• GOAL OF THE EXERCISE: Please print the listing from its very first line through the line that contains "ample detail for", reproducing every line exactly and including both ends.

• LISTED RECORDS:
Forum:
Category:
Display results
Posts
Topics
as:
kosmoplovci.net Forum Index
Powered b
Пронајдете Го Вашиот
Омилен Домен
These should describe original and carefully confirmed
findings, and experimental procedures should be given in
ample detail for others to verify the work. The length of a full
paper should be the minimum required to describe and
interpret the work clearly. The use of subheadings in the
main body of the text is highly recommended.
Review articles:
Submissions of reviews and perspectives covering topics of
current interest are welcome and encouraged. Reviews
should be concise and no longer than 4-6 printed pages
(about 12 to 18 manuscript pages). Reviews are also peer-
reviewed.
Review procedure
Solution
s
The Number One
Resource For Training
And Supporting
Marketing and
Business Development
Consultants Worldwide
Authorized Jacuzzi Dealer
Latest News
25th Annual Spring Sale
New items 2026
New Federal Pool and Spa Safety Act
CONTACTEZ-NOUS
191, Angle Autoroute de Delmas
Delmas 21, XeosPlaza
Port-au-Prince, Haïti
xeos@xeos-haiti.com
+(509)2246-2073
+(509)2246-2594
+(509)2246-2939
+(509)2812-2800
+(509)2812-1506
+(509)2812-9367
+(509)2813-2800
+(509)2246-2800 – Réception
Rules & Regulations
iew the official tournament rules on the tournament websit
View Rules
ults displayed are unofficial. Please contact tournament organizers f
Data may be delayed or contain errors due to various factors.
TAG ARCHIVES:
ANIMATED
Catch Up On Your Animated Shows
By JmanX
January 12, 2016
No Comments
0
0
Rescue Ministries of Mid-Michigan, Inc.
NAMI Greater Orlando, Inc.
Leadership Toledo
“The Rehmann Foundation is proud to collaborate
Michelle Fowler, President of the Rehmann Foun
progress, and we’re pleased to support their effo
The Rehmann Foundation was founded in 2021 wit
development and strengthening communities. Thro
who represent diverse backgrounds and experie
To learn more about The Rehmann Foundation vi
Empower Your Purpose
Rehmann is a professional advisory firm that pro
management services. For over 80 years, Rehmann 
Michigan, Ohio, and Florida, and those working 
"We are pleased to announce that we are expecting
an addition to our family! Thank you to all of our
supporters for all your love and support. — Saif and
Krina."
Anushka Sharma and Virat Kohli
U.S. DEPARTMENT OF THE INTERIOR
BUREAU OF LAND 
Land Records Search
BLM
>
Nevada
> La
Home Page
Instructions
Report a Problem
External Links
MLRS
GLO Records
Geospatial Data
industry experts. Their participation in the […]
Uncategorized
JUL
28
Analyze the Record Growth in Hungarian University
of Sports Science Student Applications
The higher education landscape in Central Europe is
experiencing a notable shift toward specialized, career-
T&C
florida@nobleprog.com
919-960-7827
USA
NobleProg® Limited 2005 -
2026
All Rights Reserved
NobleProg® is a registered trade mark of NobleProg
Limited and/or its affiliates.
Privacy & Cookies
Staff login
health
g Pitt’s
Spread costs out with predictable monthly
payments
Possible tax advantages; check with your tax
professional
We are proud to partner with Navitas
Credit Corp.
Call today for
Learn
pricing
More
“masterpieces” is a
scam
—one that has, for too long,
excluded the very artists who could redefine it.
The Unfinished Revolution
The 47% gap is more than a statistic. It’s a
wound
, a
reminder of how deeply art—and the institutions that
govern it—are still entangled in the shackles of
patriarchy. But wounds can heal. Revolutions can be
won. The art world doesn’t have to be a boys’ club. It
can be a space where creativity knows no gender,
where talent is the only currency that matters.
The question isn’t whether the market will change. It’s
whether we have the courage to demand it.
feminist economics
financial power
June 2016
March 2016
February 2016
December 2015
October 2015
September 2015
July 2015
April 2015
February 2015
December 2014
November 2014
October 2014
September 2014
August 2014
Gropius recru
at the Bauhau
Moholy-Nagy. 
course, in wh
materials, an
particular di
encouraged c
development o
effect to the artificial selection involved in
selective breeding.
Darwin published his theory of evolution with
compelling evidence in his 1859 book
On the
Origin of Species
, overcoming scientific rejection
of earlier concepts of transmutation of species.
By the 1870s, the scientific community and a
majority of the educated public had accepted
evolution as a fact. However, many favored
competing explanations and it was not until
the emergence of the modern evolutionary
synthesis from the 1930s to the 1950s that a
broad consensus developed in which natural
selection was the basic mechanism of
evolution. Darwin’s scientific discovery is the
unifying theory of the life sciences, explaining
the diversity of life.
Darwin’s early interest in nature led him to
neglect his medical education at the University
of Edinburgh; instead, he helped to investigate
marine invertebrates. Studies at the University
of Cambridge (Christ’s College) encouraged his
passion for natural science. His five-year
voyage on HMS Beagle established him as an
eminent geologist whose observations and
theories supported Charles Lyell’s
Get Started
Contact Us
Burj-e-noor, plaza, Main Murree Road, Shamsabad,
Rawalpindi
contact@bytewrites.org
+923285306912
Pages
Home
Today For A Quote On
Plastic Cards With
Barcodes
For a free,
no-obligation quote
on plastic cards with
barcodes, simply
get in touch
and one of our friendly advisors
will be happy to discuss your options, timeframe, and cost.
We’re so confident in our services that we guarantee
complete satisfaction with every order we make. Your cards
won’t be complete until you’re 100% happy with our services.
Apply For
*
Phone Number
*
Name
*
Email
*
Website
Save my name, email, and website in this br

• YOUR RESPONSE:
Forum:
Category:
Display results
Posts
Topics
as:
kosmoplovci.net Forum Index
Powered b
Пронајдете Го Вашиот
Омилен Домен
These should describe original and carefully confirmed
findings, and experimental procedures should be given in
ample detail for others to verify the work. The length of a full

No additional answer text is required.